“Blade Runner 2049” Isn’t As Deep As It Wants To Be, But It’s Still Pretty Cool Looking

As a testament to the influence of the original, there isn’t much "2049" has to add about how technology blurs our sense of self and soul.

Thirty years from where the original Blade Runner left off, Los Angeles is still an opulently grimey sprawl cloaked in endless rain. In director Denis Villeneuve's sequel to Ridley Scott's sci-fi noir masterpiece, the Tyrell Corporation has been replaced by the Wallace Corporation, which has figured out how to manufacture subservient replicants that don't stage bloody mutinies. The older models of synthetic humans are illegal, and it's still the job of blade runners like K (Ryan Gosling) to hunt them down.
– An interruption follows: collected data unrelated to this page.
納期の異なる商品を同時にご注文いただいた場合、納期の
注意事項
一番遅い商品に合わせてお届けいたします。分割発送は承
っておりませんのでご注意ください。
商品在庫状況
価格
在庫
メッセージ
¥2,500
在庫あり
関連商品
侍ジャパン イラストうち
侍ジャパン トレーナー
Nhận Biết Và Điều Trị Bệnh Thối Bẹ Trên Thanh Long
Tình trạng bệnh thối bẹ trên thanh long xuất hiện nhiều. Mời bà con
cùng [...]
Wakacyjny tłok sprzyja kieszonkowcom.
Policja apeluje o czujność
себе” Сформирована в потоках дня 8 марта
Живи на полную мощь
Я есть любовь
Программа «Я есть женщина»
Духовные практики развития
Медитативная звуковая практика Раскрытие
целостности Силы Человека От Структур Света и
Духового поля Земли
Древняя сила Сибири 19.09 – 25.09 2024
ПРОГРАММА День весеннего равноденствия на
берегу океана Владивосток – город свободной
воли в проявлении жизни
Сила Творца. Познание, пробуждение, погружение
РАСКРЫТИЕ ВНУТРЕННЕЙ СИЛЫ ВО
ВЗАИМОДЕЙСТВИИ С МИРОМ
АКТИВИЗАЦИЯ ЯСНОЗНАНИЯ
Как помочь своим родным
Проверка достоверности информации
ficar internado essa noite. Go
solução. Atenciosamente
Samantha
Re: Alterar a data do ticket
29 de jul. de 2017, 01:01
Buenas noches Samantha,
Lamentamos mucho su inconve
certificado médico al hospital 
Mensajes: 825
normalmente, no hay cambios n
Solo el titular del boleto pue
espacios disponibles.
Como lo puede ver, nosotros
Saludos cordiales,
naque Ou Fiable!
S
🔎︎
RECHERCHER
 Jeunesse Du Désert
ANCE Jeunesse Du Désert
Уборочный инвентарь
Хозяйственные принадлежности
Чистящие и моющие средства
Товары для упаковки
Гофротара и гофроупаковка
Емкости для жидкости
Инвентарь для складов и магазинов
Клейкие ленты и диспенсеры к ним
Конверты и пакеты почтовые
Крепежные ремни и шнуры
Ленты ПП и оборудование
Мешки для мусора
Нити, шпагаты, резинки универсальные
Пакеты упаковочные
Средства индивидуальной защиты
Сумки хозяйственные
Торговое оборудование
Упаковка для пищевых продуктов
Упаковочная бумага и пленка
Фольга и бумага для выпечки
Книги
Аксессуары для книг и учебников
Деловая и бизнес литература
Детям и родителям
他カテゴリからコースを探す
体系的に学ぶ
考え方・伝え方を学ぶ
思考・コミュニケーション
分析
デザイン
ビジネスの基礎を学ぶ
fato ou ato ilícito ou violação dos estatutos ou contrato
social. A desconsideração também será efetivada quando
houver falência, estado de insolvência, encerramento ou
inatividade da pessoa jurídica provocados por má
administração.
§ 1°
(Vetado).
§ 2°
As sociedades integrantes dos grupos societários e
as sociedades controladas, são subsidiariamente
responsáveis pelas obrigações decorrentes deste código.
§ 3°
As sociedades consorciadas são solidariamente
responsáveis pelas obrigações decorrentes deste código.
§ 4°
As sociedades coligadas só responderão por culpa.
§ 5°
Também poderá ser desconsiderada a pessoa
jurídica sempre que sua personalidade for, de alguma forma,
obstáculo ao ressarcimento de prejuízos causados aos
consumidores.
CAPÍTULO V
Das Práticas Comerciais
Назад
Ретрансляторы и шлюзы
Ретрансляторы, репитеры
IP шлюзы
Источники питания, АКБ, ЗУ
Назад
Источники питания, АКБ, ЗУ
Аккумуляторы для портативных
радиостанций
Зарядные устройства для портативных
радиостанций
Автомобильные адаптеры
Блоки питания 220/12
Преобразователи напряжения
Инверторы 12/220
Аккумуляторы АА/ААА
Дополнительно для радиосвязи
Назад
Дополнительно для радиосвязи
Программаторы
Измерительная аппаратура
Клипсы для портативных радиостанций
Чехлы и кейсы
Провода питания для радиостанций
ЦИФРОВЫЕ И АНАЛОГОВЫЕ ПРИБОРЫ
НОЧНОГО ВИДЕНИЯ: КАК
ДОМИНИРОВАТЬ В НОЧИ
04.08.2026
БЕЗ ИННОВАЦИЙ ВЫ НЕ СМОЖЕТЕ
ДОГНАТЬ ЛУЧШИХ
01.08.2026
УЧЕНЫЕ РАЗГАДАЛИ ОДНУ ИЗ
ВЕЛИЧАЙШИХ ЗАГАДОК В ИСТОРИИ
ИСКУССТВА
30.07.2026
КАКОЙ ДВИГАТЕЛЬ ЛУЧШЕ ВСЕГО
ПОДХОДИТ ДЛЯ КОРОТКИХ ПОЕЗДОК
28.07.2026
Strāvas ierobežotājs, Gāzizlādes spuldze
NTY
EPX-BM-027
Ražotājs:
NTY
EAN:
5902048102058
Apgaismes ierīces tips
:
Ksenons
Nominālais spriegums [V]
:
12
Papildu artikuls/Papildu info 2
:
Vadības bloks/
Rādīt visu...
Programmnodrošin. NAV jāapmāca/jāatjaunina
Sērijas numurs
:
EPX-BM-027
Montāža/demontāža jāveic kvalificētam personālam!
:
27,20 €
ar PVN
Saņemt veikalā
But the flimsy social order of humans over replicants becomes threatened by something K discovers at a protein farm. What he finds there leads him on an odyssey through gorgeous wide shots of deserted metropolises coated in sun-baked dust, a shootout strobe lit by a malfunctioning Elvis hologram and eventually to Harrison Ford's gruff Rick Deckard.

With an overwhelming dissonant, bassy score by Hans Zimmer, 2049 looks and sounds spectacular. But 2049 wants to be more than just visually stunning. It's full of dramatic one-liners and existential musings, and dotted with literary references. As a testament to the influence of the original, there isn't much 2049 has to add about how technology blurs our sense of self and soul.

It has its own moments of beautifully rendered longing, though. Gosling's lone-wolf stoicism is more kicked puppy than hardened self-reliance, and we meet Ana (Carla Juri), who manufactures memories for replicants in the small, sterile room she's been confined to since the age of eight.

But 2049 is less concerned with tiny moments of emotion than big reveals from a twisty plot that seems to define 2049's imaginative boundaries rather than expand them. Still, it's one hell of a spectacle.

CRITIC'S RATING 3/4 stars.

Blade Runner 2049 is rated R and now playing at Bagdad, Cedar Hills, City Center, Clackamas, Division, Eastport, Living Room, Lloyd Center, Moreland, Milwaukie, Tigard.